MONTGOMERY, Ala. -- A legislative panel, acting at Gov. Don Siegelman's request, approved a state legal contract Thursday that could pay millions of dollars to lawyers in Mobile who contributed to his election campaign.

The Legislature's Contract Review Committee approved the deal that would pay the Cunningham, Bounds, Yance, Crowder and Brown law firm 14 percent of money recovered from a state legal dispute against three oil companies.

Rep. Alvin Holmes, D-Montgomery, said the governor's legal office told him the state is looking to recover a total of about $90 million. That would allow the firm to get $12.6 million.

Siegelman is hiring the firm to pursue the claim that Exxon, Amoco and Hunt oil companies owe the state from offshore leases dating as far back as 1986.

The contract calls for the firm to get a 14 percent "contingency."

If the firm recovers no money, it would get nothing.

The lawyers in the firm include Greg Breedlove, president of the Alabama Trial Lawyers Association, and Richard Dorman, a longtime friend of Siegelman who is chairman of the board of the Alabama Education Lottery Foundation.

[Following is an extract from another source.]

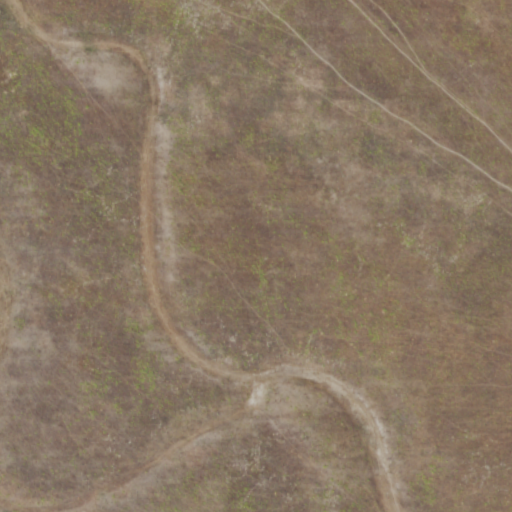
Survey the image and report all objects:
solar farm: (256, 256)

Like many other plaintiffs' lawyers, some of the Cunningham, Bounds attorneys contributed to Siegelman's campaign last year. Siegelman press secretary Kristin Carvell said those contributions are not related to the contract.

Cunningham, Bounds has expertise in complex litigation, is extremely aggressive and will guarantee the state full recovery, she said.

"The oil companies have refused to negotiate with the state seriously," she said. "With Cunningham, Bounds, we feel like the companies will take the state and all it's entitled to very seriously."

The dispute stems from an initiative started several years ago by then-Gov. Fob James' administration. Former Conservation Commissioner Jim Martin hired an auditor to scrutinize oil companies' past payments to determine whether they had shortchanged the state.

Carvell said the administration has "no idea" how much might be owed.

Conservation Commissioner Riley Boykin Smith of Mobile said the first meeting with the attorneys is set for next week.

When the state hires lawyers, it normally pays them hourly fees. The unusual contingency agreement is similar to an arrangement James used in 1997 to hire several attorneys to sue oil companies for back franchise taxes and royalties.

In that case, James also offered a 14 percent cut to a consortium made up of the Mobile firm of Helmsing, Sims and Leach, oil lawyer Michael Fincher and James' cousin, Braxton Counts III.

State officials have estimated the possible recovery to be in the seven-figure range, but the litigation is tied up in court.

In both cases, the 14 percent rate is well below the one-third that contingency lawyers normally take off the top of any award.

Republican Lt. Gov. Steve Windom said the firm chosen by Siegelman "has some of the best lawyers anywhere. They are as good as it gets. The governor made an excellent choice to deal with recovering money of that nature."